Bahrain to review military court verdicts
Decision comes one day after security forces clashed with opposition protesters at funeral outside Manama.
Bahrain says it will set up a judicial panel to review some verdicts a military court issued over anti-government demonstrations led last year by members of the country’s Shia majority.
A statement on the official BNA news agency said on Monday that the move came in response to the recommendations of an inquiry Bahrain commissioned into the turmoil.
Military courts issued at least five death sentences and sentenced some opposition leaders to life terms for organising protests after last year’s unrest, which came as protest movements swept across the Arab world. The Shia-led protests in Bahrain were crushed by the country’s Sunni government.
The United States, which harbours its Fifth Fleet in Bahrain, has said a $53m arms sale to the island kingdom depends on its response to the recommendations of the inquiry, which found detainees had been systematically abused and in some cases tortured to death.
Monday’s statement said judges from civilian courts would be part of a body reviewing verdicts issued by the military tribunal that were not subject to appeal.
Rulings subject to review would include convictions for statements that did not amount to incitement to violence, it said.
The inquiry had criticised such convictions as punishing free speech.
‘National Safety’
The National Safety tribunals, in which Bahrain prosecuted some of the more than 1,000 people detained in the aftermath of protests that rocked the kingdom in February, did not initially allow appeals.
Bahrain subsequently transferred some of the cases to civilian courts and allowed them to hear appeals of verdicts handed down by the military tribunals.
Separately, BNA said the head of the body charged with implementing the recommendations of the inquiry was continuing to work, apparently responding to a report in the opposition Al Wasat daily that he had resigned.
The inquiry dismissed Bahrain’s claim that Shia Iran had stoked unrest through its co-religionists, who complain of discrimination in access to land and state employment.
Continued clashes
Riot police in Bahrain fired tear gas, rubber bullets and stun grenades as they clashed on Sunday with hundreds of opposition supporters following the politically charged funeral of a 15-year-old boy.
Thousands of opposition supporters carrying Bahraini flags and chanting anti-government slogans converged on Sunday on the island of Sitra, south of the capital Manama, to mourn the death of Sayed Hashim Saeed.
Police earlier tried to seal off the site of the funeral to prevent crowds from gathering. The opposition says the teenager died on Saturday after a tear gas canister fired at close range hit him in the chest.

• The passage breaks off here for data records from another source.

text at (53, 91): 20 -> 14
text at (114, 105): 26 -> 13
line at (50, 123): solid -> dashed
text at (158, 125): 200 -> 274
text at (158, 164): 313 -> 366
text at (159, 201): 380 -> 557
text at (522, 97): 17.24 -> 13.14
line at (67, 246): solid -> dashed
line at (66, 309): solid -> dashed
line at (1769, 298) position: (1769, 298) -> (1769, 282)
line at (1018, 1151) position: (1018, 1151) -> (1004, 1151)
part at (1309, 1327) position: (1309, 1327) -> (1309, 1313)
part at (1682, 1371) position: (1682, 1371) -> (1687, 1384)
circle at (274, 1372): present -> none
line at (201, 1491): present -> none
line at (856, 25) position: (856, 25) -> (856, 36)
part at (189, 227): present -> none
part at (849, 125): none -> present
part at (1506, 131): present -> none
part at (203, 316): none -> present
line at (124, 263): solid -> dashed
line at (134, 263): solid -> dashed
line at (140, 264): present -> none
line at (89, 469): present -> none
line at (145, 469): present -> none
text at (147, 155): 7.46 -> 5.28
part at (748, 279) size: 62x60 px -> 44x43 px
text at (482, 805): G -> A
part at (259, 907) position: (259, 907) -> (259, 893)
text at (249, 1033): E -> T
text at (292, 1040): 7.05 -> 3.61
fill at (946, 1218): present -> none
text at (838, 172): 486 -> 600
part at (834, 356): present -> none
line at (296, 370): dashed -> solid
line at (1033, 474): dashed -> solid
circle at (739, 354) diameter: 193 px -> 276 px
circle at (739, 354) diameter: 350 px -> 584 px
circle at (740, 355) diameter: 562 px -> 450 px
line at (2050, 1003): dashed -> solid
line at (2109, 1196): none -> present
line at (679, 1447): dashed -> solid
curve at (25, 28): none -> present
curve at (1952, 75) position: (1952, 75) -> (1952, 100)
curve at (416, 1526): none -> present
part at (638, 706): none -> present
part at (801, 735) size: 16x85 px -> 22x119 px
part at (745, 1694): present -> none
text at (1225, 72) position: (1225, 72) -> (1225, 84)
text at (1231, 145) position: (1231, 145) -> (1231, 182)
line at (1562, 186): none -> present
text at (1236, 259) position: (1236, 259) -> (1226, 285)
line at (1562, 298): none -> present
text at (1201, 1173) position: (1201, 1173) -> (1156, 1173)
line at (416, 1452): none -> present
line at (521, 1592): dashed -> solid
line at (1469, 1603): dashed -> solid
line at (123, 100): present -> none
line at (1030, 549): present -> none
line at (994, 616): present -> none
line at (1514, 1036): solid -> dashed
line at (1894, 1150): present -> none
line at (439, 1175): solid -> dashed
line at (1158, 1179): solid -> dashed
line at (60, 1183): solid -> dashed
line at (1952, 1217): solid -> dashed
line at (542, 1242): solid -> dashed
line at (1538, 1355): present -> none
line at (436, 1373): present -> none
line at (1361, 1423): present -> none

Also on Sunday, Bahrain’s new police chief announced that the kingdom would hire an additional 500 police officers “from all sections of Bahrain society”, according to a statement from the country’s Information Affairs Authority.
The government has pledged to undertake reforms following the release of a report in November that outlined human rights abuses carried out by the government during this year’s unrest.